Startup and Shutdown Procedure
operates as a distributed system, so properly shutting down the system and preventing sudden power loss to nodes is important to ensure data integrity is maintained.
Execution of this process requires System Administrator access to the database and sudo privilege on the node being started or shut down. This procedure is not applicable to fully managed Ocient Systems.
The startup procedure can be used for starting the rolehostd process on a running node as well as powering on nodes in an Ocient System. In most installations, the rolehostd process is configured to automatically start on system boot up.
The rolehostd process is the main executable for an Ocient System. During startup of the rolehostd process, every non-Admininistrator Node will reach out to one of the Administrator Nodes. These nodes require a "quorum" for the Ocient system to startup and operate. To establish a quorum, a majority of Administrator Nodes must be actively running the rolehostd process. For example, when an Ocient System has three Administrator Nodes, at least two must be active to establish quorum and service requests from other nodes.
Nodes in an Ocient system should started in the following sequence for smoothest operation:
Queries will not complete until Foundation Nodes are online.
- Start the rolehostd process on all dedicated Administrator Nodes and SQL Nodes using the systemctl start rolehostd command.
- Start the rolehostd process on all Foundation Nodes using the systemctl start rolehostd command.
- Start the rolehostd process on all Loader Nodes using the systemctl start rolehostd command.
- After the rolehostd process has finished starting on all Loader Nodes, start the Loading and Transformation service using the systemctl start lat command.
The shutdown procedure can be used for stopping the rolehostd process as well as powering off nodes in the Ocient system.
Properly sequencing the shutdown of nodes in an Ocient system ensures a smooth power down process and reduces the appearance of errors to users in loading and querying as the system goes offline. The rolehostd process must be running on nodes with the Administrator Role for Global Dictionary Compression (GDC) lookup to work during loading and querying of data. If these nodes are shut down first, this will cause GDC lookups to fail, resulting in failures for both loading and querying of data.
It is recommended to stagger powering on of nodes by few seconds to reduce the surge in power distribution circuits.
When you execute systemctl kill -s SIGKILL rolehostd, the Ocient system sends SIGKILL to the rolehostd process. The node stops immediately without waiting for any queries or loading that are active on the node to finish. Some potential errors might be visible to the user.
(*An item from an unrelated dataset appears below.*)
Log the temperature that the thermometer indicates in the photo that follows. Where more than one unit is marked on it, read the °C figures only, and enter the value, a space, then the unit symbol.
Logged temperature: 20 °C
To avoid the errors, use the quiescing process.
The Ocient System should be stopped in the following sequence:
- Stop the Loading and Transformation service on all Loader Nodes using the systemctl stop lat command.
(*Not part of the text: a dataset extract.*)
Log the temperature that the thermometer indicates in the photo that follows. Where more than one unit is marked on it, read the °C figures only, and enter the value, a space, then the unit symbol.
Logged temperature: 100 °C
- Stop the rolehostd process on all Loader Nodes the systemctl kill -s SIGKILL rolehostd command.
- Stop the rolehostd process on all Foundation Nodes the systemctl kill -s SIGKILL rolehostd command. Any queries issued after this point will fail.
- Stop the rolehostd process on all SQL Nodes using the systemctl kill -s SIGKILL rolehostd command.
- Stop the rolehostd process on all Administrator Nodes the systemctl kill -s SIGKILL rolehostd command.
Quiescing nodes can be used for gracefully stopping the rolehostd process without interrupting loading or running queries. This process is most useful for maintenance purposes or for node upgrades. Quiescing refers to the graceful shut down of a node, whereas quiesced refers to a node that has completed quiescing and is now fully shut down.
After the node shutdown, quiescing nodes stop interacting with the rest of the system. Only quiesce one node at a time. When you quiesce multiple nodes at the same time, the quiesce process can freeze or lose forward progress for queries and loading. At startup, the node automatically rejoins the system and participates normally.
To issue a quiesce, execute systemctl stop rolehostd. This command sends the SIGTERM signal to the rolehostd process. The node begins the quiesce process, waits for all relevant queries or loading to finish, and shuts down. If a long-running query causes the quiesce to freeze, kill the query to finish the quiesce process.
During the quiesce process, a SQL Node continues to accept new connections from clients, such as JDBC or pyocient. However, when these clients run queries, explains, or DDL updates, the Ocient System redirects the clients to another online SQL node, if one exists. A user might connect or run a query with the force option, which overrides the redirect behavior and forces the command to run on the SQL Node in the quiesce process. In this case, the Ocient System does not guarantee the successful completion of the query.
A Foundation Node in the quiesce process waits for any segment rebuilds that are in progress to finish. When you interrupt or fail the rebuild, the quiesce process finishes shortly.
When a Loader Node is in the middle of loading and you initiate the quiesce process on this node, stop the Loading and Transform (LAT) service that is on the same node.
Quiesce has a default time limit of 30 minutes, controlled by the systemd service. After a node quiesces for 30 minutes, the systemd service sends the SIGKILL signal to rolehostd and forcefully kills the node. To change this timeout, edit the TimeoutStopSec parameter in the rolehostd systemd service file.